A dealer has a business that buys and sells securities. Unlike brokerages, dealers buy and sell securities for their own accounts; brokerages facilitate the purchase and sale of securities for customers. Not all dealers are brokers; many brokers are also dealers, handling sales and purchases for their own in-house accounts.

Dealers also differ from traders. A trader or retail investor – that is, an individual, like you – can buy or sell securities for his or her own account, but it’s not a full-time business (and if it is, then you need to register with the Securities and Exchange Commission).

Dealers are often market makers who hold securities in hopes of profiting from the difference between the bid-ask spread, or the difference between the price that buyers will pay and the price that sellers will take.
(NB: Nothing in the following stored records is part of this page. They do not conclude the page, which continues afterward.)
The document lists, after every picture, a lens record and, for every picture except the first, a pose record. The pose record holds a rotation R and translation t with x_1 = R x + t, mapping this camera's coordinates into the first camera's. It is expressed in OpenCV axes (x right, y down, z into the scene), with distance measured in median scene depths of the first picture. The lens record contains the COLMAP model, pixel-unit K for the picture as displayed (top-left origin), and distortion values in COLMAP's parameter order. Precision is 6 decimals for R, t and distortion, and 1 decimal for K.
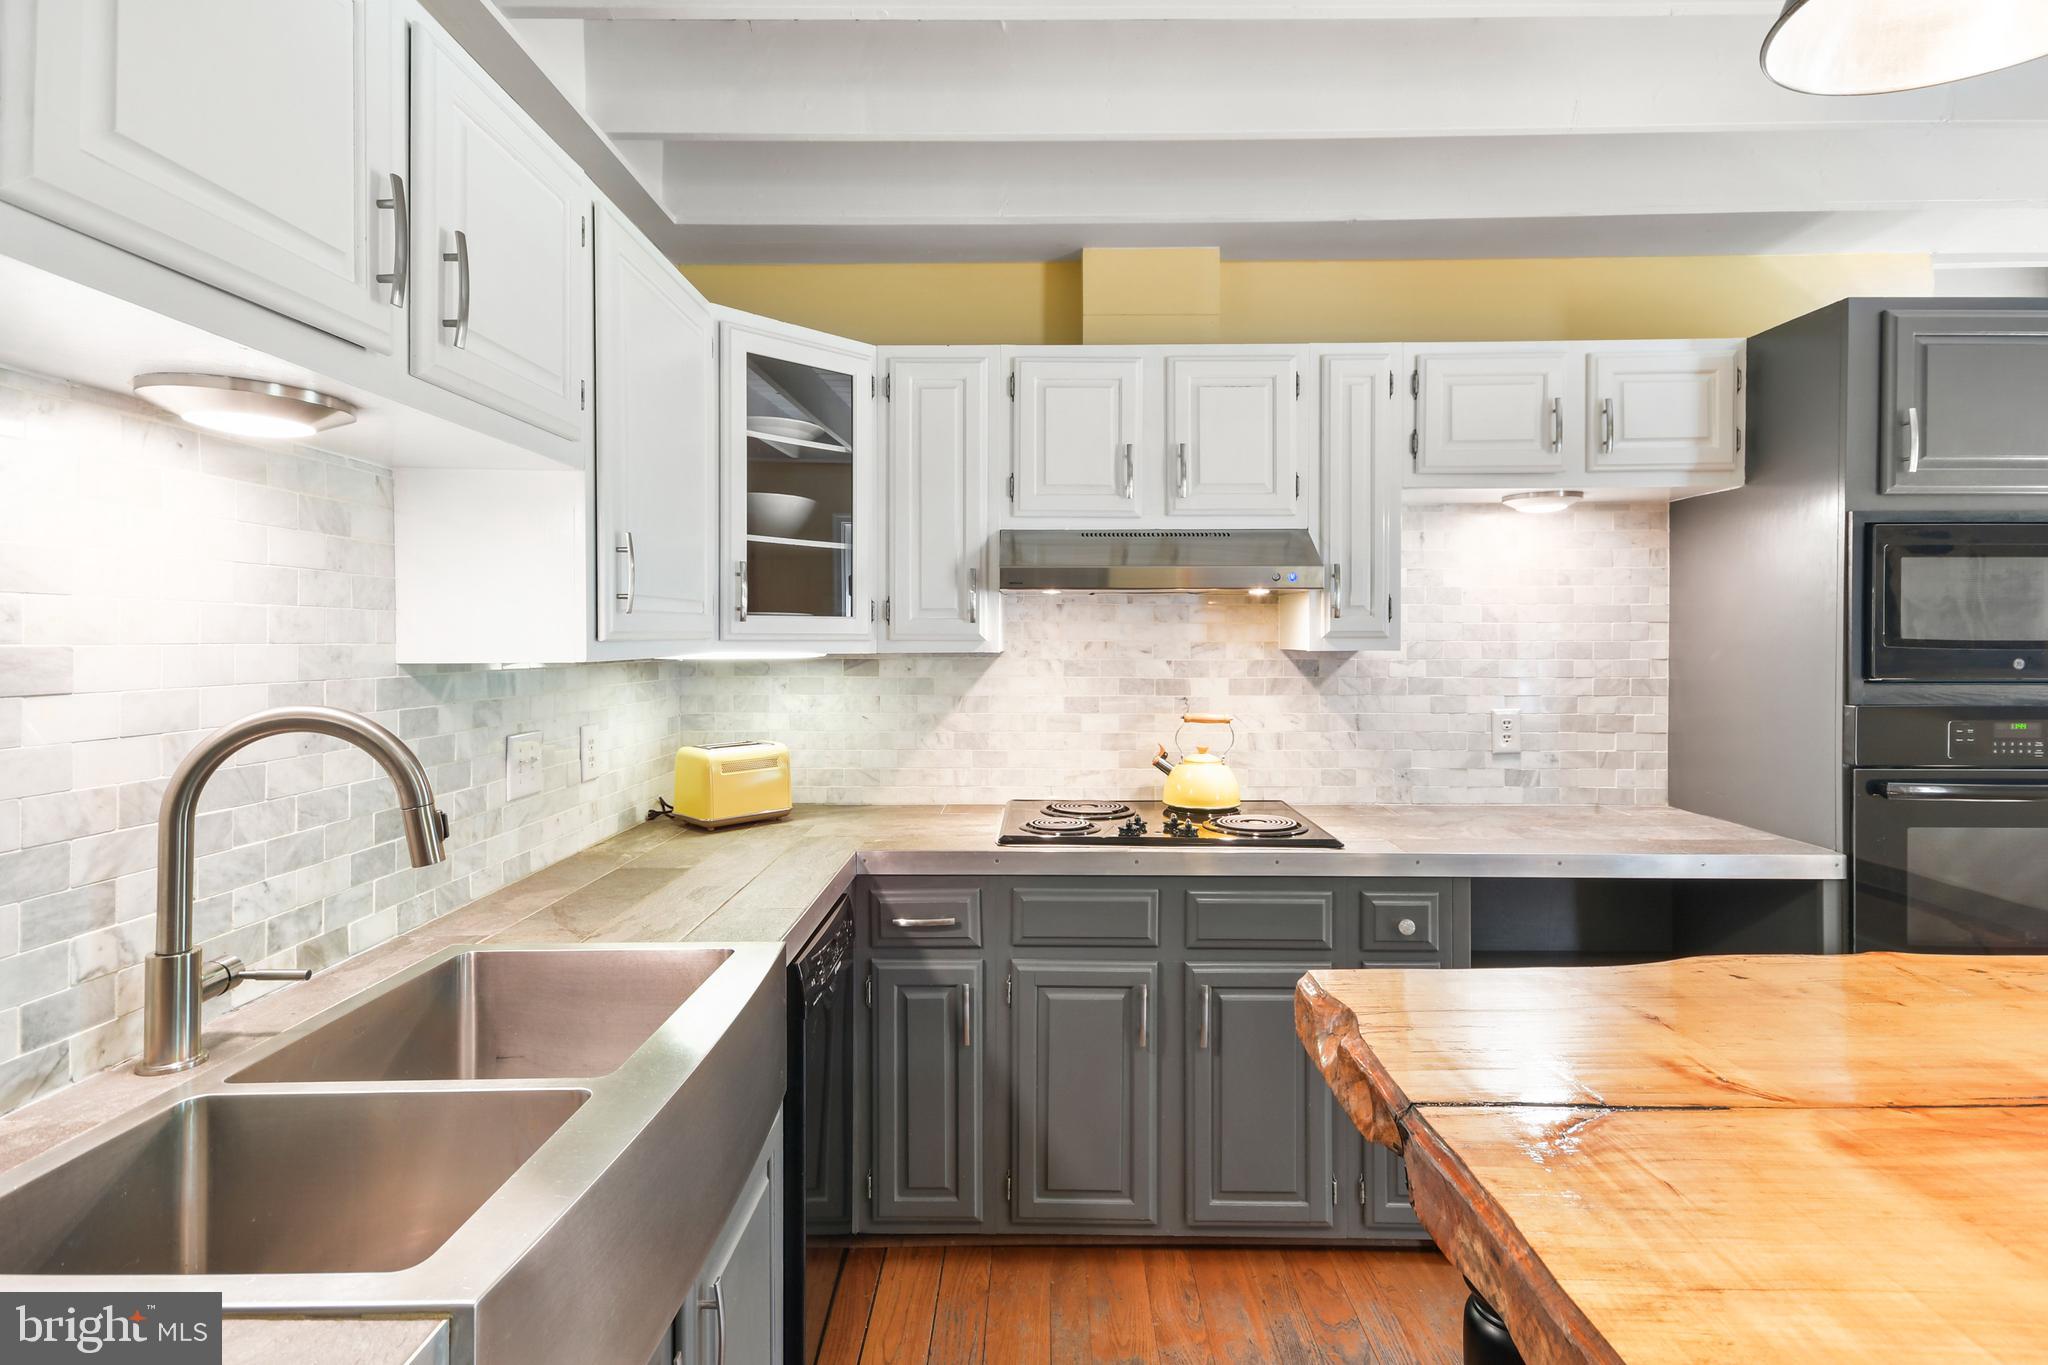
lens RADIAL K [[967.7, 0, 1042.6], [0, 967.7, 642.7], [0, 0, 1]] dist [0.014971, 0.001084]
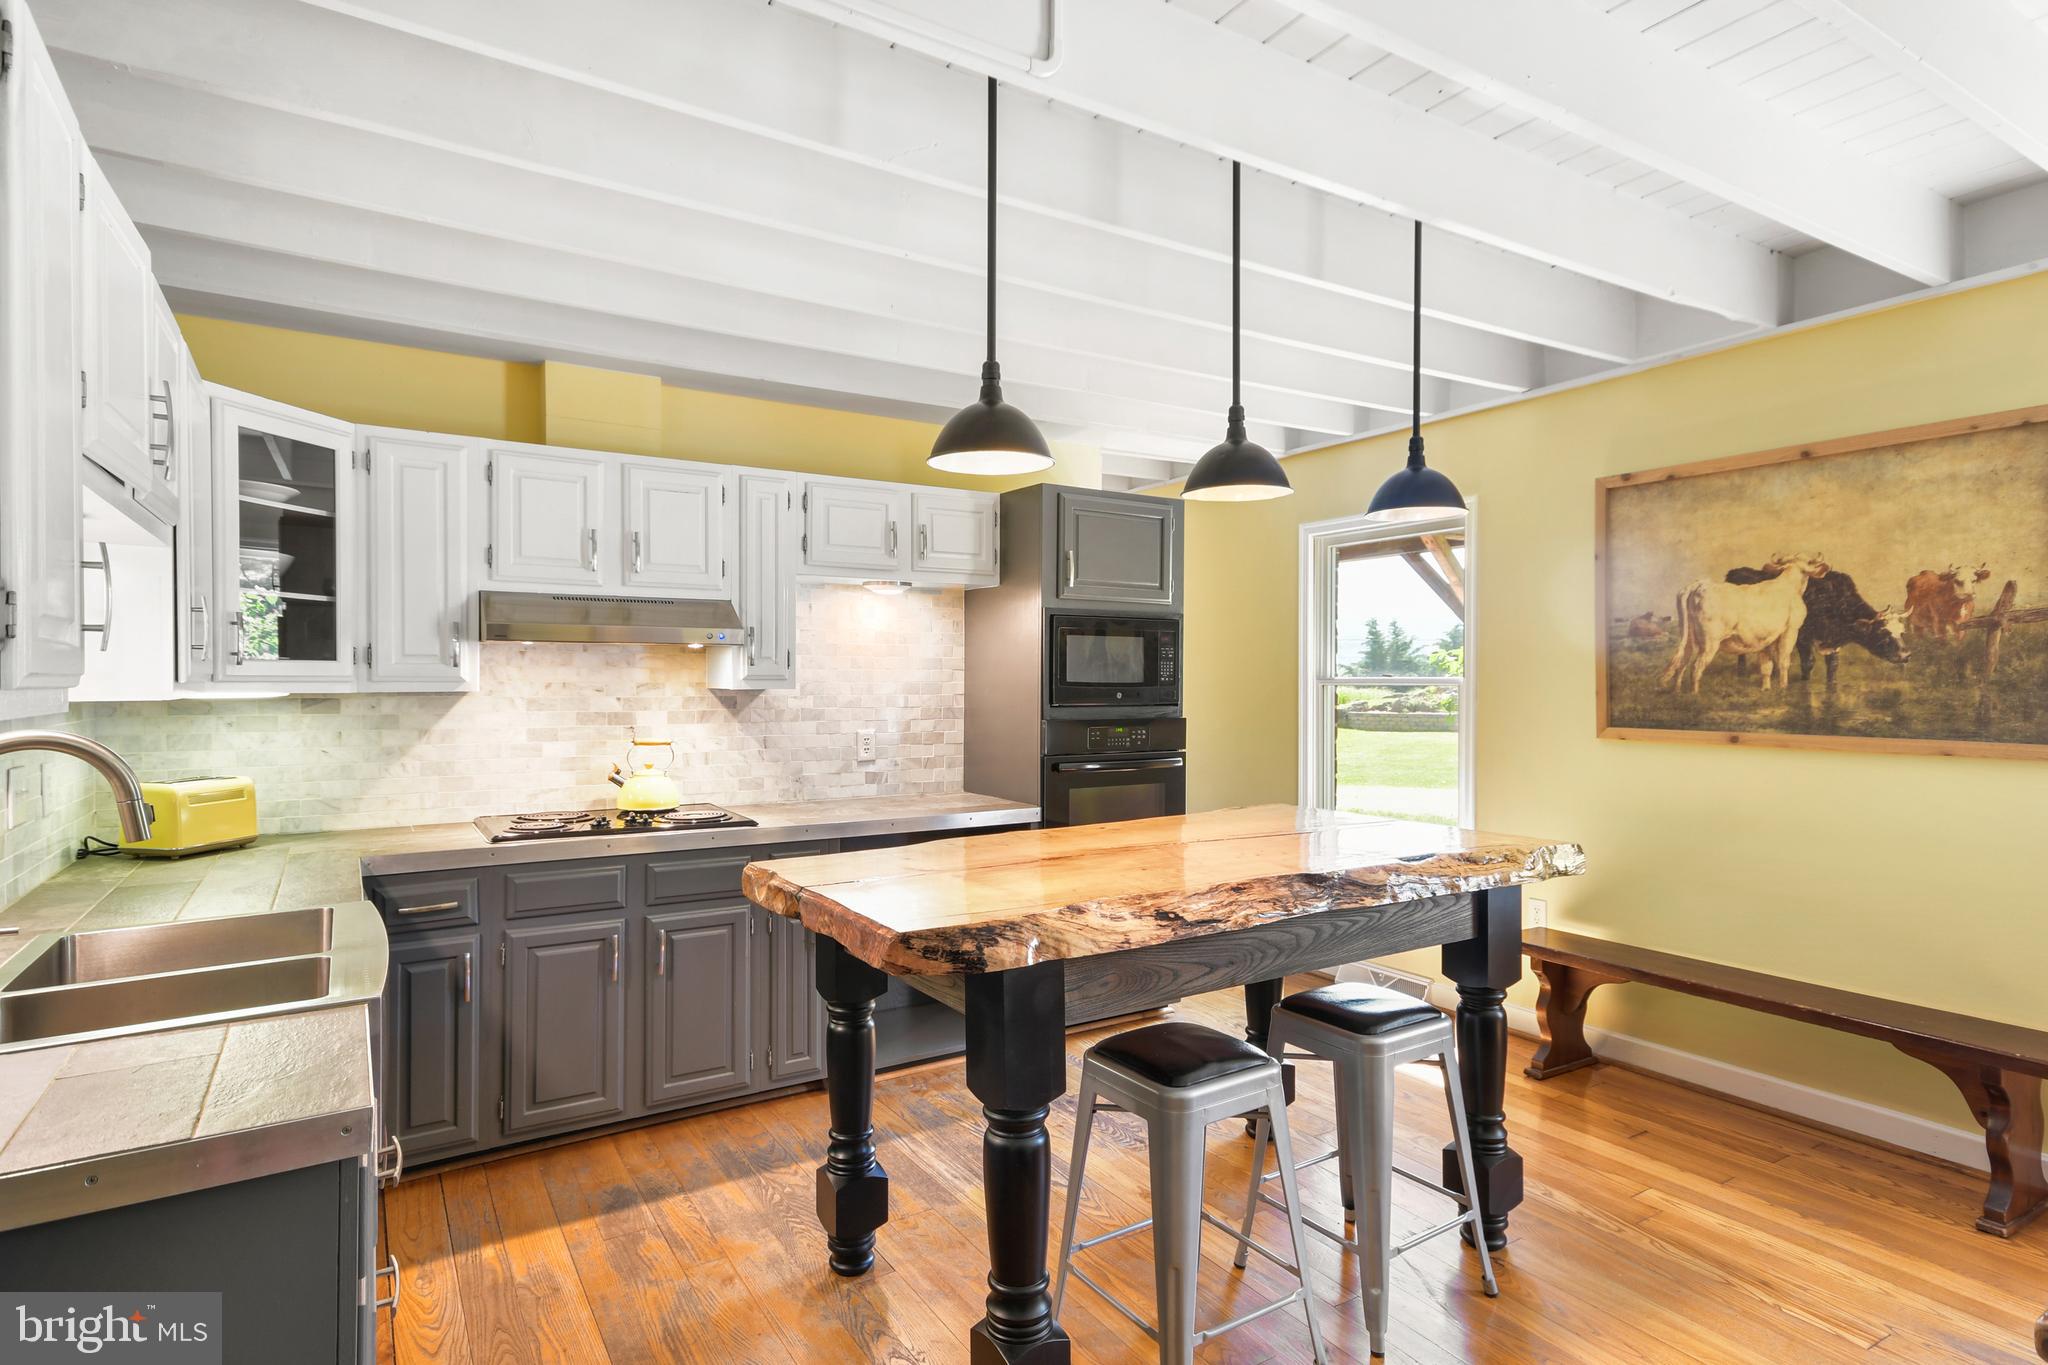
lens RADIAL K [[1034.0, 0, 1000.9], [0, 1034.0, 695.6], [0, 0, 1]] dist [0.023930, 0.007340]
pose [[0.851514, -0.006232, 0.524294, -0.171766], [-0.001151, 0.999905, 0.013755, -0.003525], [-0.524330, -0.012316, 0.851426, -0.453485]]
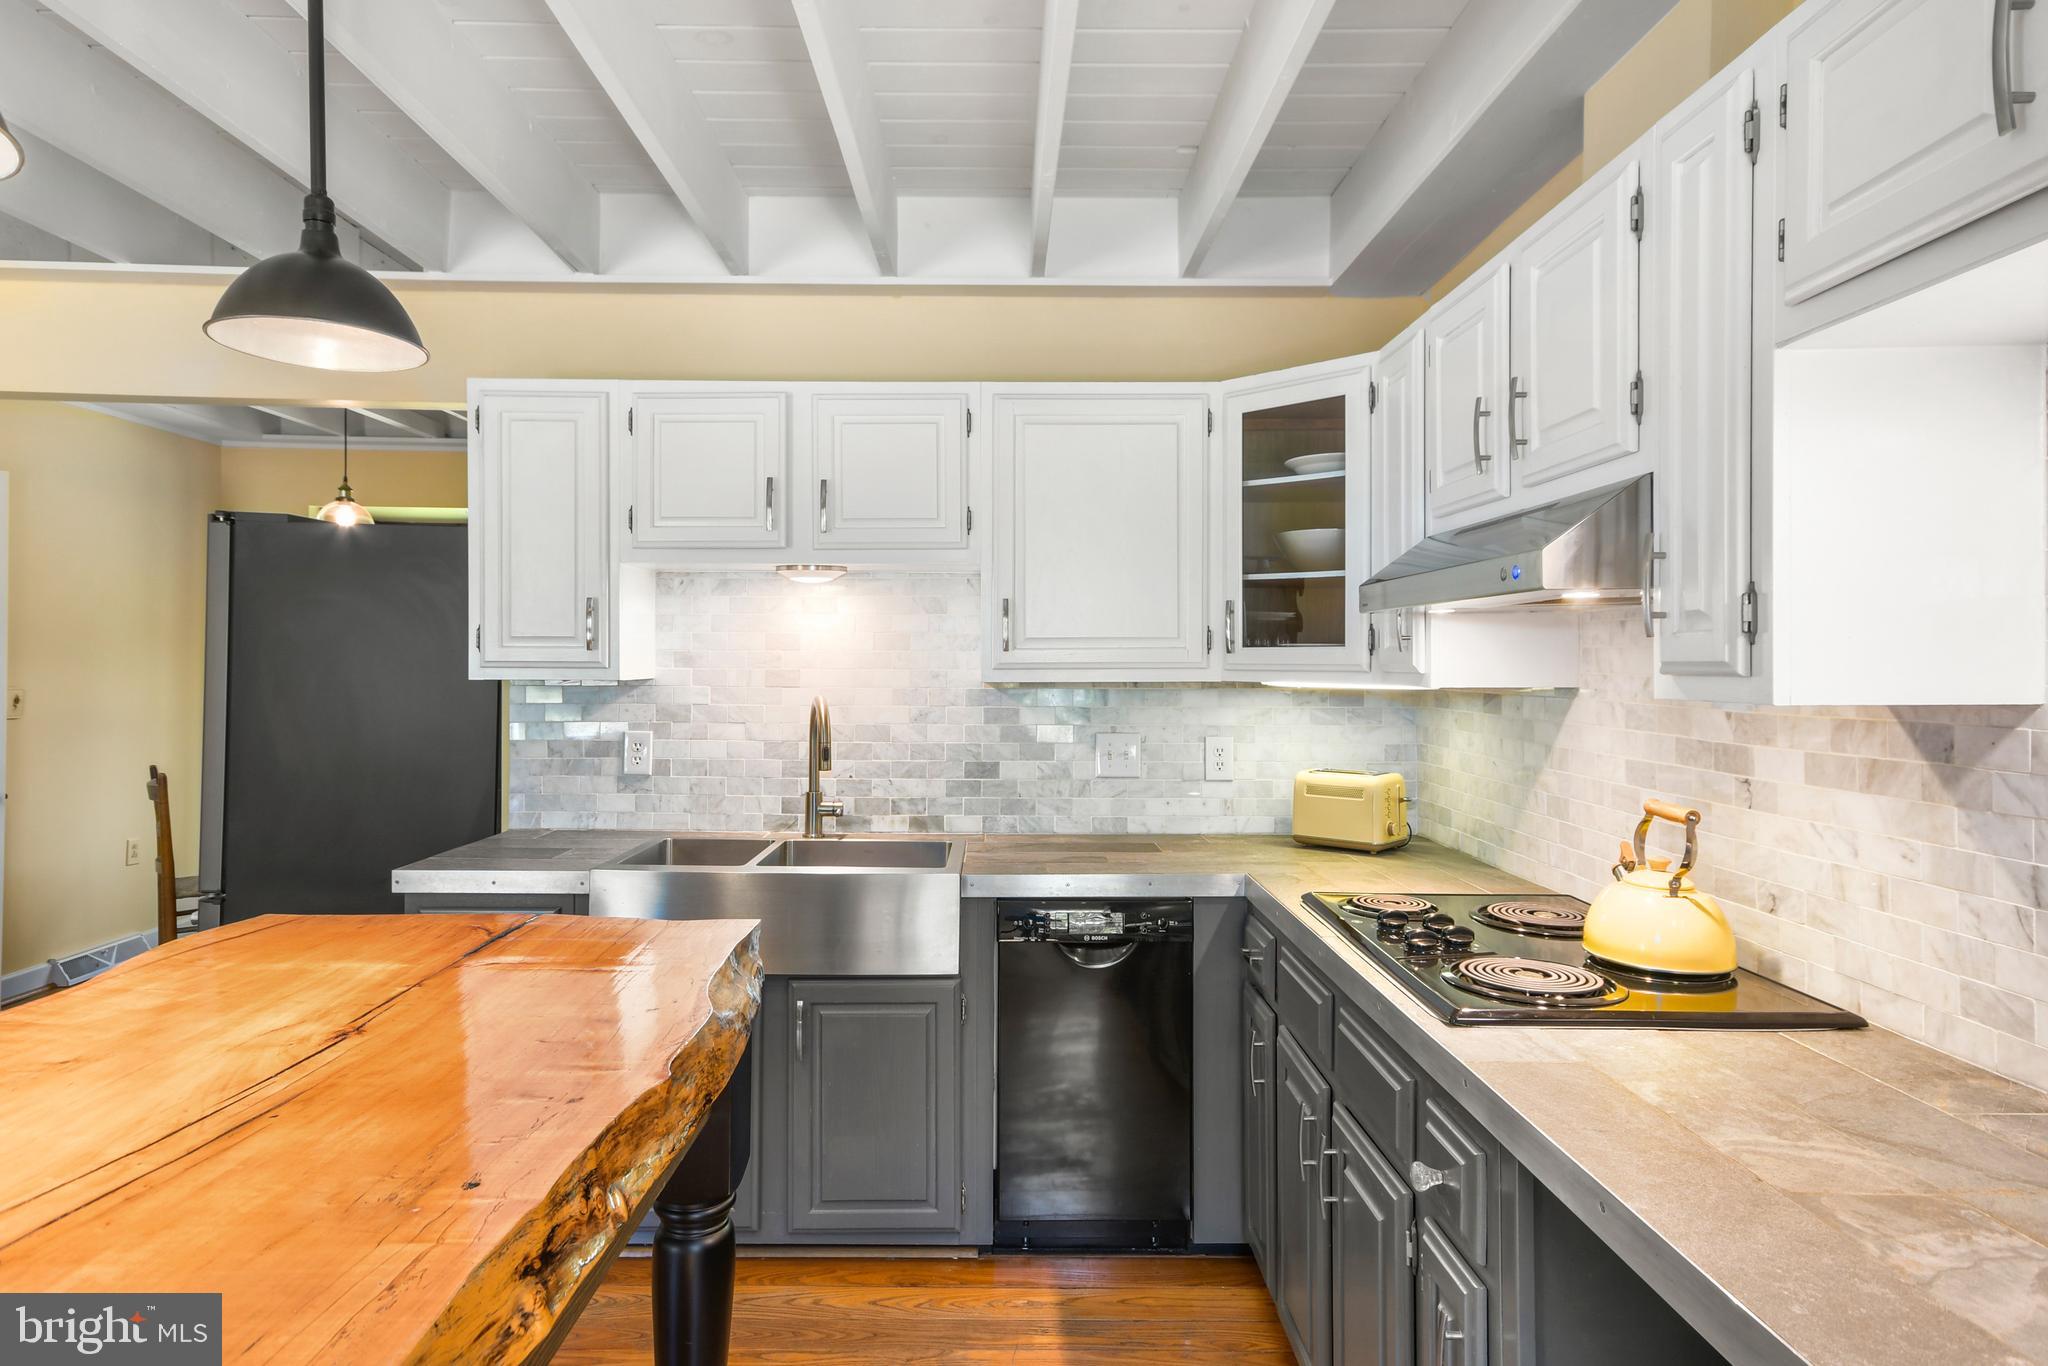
lens RADIAL K [[1159.9, 0, 1022.6], [0, 1159.9, 637.7], [0, 0, 1]] dist [0.005680, 0.000096]
pose [[0.015484, -0.018825, -0.999703, 0.918370], [-0.005816, 0.999804, -0.018917, -0.011155], [0.999863, 0.006107, 0.015372, 0.649196]]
The bid is a function of demand; the ask is a function of supply.

How do they affect markets?

How do dealers affect markets?

Dealers traditionally have been viewed as a source of market liquidity by being prepared to buy or sell securities at any time. They operate through the over-the-counter (OTC) market, with securities being traded directly between individuals.

There are advantages and disadvantages to the dealer market. No third parties are involved, transactions are fast, brokerage fees are avoided, and dealers can react much more quickly to market fluctuations than other buyers and sellers.

On the downside, there’s no bidding, the choices of securities are relatively limited, it’s difficult to benefit from the market for small, part-time investors, and there’s also the possibility of market manipulation that skews securities prices.

It’s worth noting that one of the largest markets in the world – Nasdaq – is a dealer market, since it doesn’t have a trading floor. Instead, brokers purchase securities through a dealer rather than from each other. The New York Stock Exchange, on the other hand, is an auction market, which relies on specialists to match trades.

Dealers vs. brokers

Dealers vs. brokers

Still confused? There are other differences between brokers and dealers that you need to know about. Brokers are required to help sellers; they generally earn a commission for their efforts. Dealers, on the other hand, are making decisions to help either themselves or their company by maximizing the value of each transaction. Both brokers and dealers are generally required to register with the Securities and Exchange Commission, any state authority, and be part of a self-regulatory organization, such as the Financial Industry Regulatory Authority (FINRA), the New York Stock Exchange, or the Chicago Board of Trade.

You should also be aware that FINRA listed 3,435 broker-dealer firms as of 2021. Individual dealers usually start as brokers, then branch out to run their own operation. Sometimes, however, they work both sides of the street as broker-dealers – making their own trades for a company’s benefit, as well as facilitating trades for the benefit of clients. The requirements for broker-dealers are basically the same as for brokers and dealers, with the additional requirement that the business has to become a member of the Securities Investor Protection Corporation.

Example

Dealer example

The dealer market generally focuses more on bond and foreign currency exchange markets rather than stocks. The idea behind the trading, however, is similar. A dealer starts by setting the bid price, or the highest price the dealer is prepared to offer for the security. The dealer also quotes the ask price, or the lowest price at which the dealer will sell the security.

Let’s say the dealer sets a bid price for 1,000 euros at $1.05 per euro. The dealer then sets an ask price of $1.07 per euro. Assuming the dealer is able to buy and sell the euros at the bid and ask prices, the profit is the bid-ask spread – in this case, $0.02 per euro, or $2,000.

Conventional wisdom says that dealers help the markets by providing liquidity. Not everyone agrees, though. A 2003 Massachusetts Institute of Technology study argued that dealers not only fail to provide the markets with liquidity, but they earn excessive returns that are driven by obtaining information, rather than by making markets. Investors should know the difference between brokers and dealers, and decide which role is best for their financial security.